WORK TO COMPLETE:
1 > From the text about Pang Pha, quote the passage starting at "Brecht and his" and ending at "brown bananas entirely.".
2 > According to the text about Pang Pha, how many muscles can an elephant's trunk have?

TEXT SECTION:
______

Pang Pha, the Asian elephant, taught herself how to peel a banana
An elephant named Pang Pha learned how to peel a banana with her trunk-but only yellow-brown bananas. Credit: Kaufmann et al., 2023/Current Biology
An elephant's prehensile trunk is a marvel of biology, featuring as many as 60,000 muscles that enable the animal to not just breathe, eat, and drink water, but also to communicate and pinch or grasp objects, among other abilities. Some elephants have been known to make rudimentary tools with their trunks to scratch themselves, repel insects, or even block roads. And one Asian elephant, named Pang Pha, in the Berlin Zoo learned how to peel a banana, according to a new paper published in the journal Current Biology-a highly unusual ability for a pachyderm, and one the other Asian elephants in the Berlin Zoo don't possess.
We discovered a very unique behavior," said co-author Michael Brecht of Humboldt-Universitat zu Berlin's Bernstein Center for Computational Neuroscience. What makes Pang Pha's banana peeling so unique is a combination of factors-skillfulness, speed, individuality, and the putatively human origin-rather than a single behavioral element."
Brecht and his co-authors first heard about Pang Pha's unusual ability from her zoo caretakers and decided to conduct a series of experiments, presenting the elephant with about 10 bananas each round and filming her behavior. The first experiments involved Pang Pha alone, and while she repeatedly raised her trunk-typical begging behavior for elephants-when approached with bananas, for the first few weeks, the elephant didn't peel any of them. Eventually the scientists realized that whether or not Pang Phase peeled a banana depended on its ripeness. She preferred to devour green or yellow bananas whole and rejected brown bananas entirely.

______

SOURCE DATA:
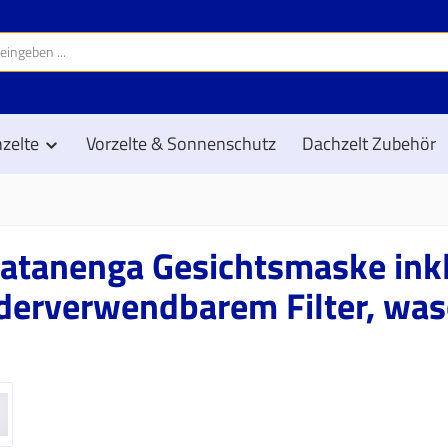
zelte
Vorzelte & Sonnenschutz
Dachzelt Zubehör
atanenga Gesichtsmaske inkl
derverwendbarem Filter, was
erie überspringen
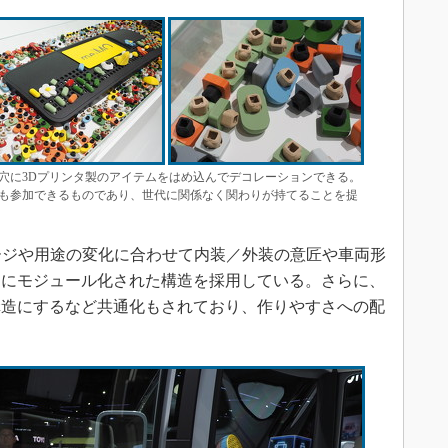
穴に3Dプリンタ製のアイテムをはめ込んでデコレーションできる。
も参加できるものであり、世代に関係なく関わりが持てることを提
ージや用途の変化に合わせて内装／外装の意匠や車両形
うにモジュール化された構造を採用している。さらに、
構造にするなど共通化もされており、作りやすさへの配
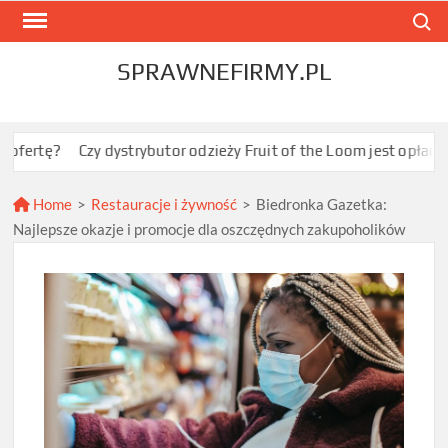
Skip
Search
to
content
SPRAWNEFIRMY.PL
Czy dystrybutor odzieży Fruit of the Loom jest opłacalny dla JDG
Home
>
Restauracje i żywność
>
Biedronka Gazetka:
Najlepsze okazje i promocje dla oszczędnych zakupoholików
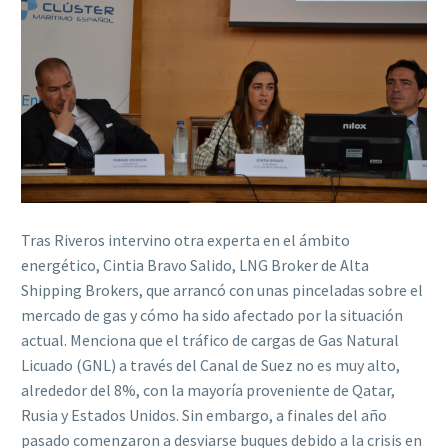
Tras Riveros intervino otra experta en el ámbito
energético, Cintia Bravo Salido, LNG Broker de Alta
Shipping Brokers, que arrancó con unas pinceladas sobre el
mercado de gas y cómo ha sido afectado por la situación
actual. Menciona que el tráfico de cargas de Gas Natural
Licuado (GNL) a través del Canal de Suez no es muy alto,
alrededor del 8%, con la mayoría proveniente de Qatar,
Rusia y Estados Unidos. Sin embargo, a finales del año
pasado comenzaron a desviarse buques debido a la crisis en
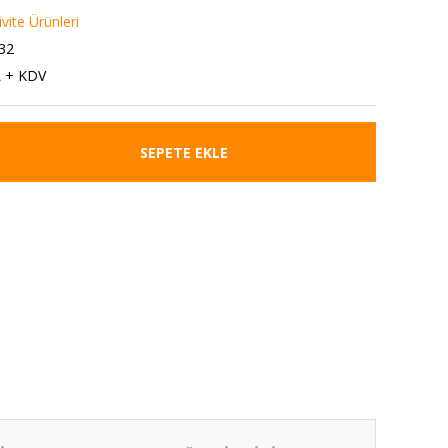
vite Ürünleri
32
L + KDV
SEPETE EKLE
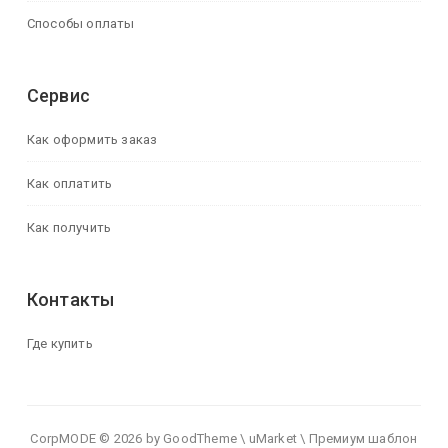
Способы оплаты
Сервис
Как оформить заказ
Как оплатить
Как получить
Контакты
Где купить
CorpMODE © 2026 by GoodTheme \ uMarket \ Премиум шаблон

______

ANSWERS TO THE EXERCISE:
1 >
Brecht and his co-authors first heard about Pang Pha's unusual ability from her zoo caretakers and decided to conduct a series of experiments, presenting the elephant with about 10 bananas each round and filming her behavior. The first experiments involved Pang Pha alone, and while she repeatedly raised her trunk-typical begging behavior for elephants-when approached with bananas, for the first few weeks, the elephant didn't peel any of them. Eventually the scientists realized that whether or not Pang Phase peeled a banana depended on its ripeness. She preferred to devour green or yellow bananas whole and rejected brown bananas entirely.

2 > As many as 60,000.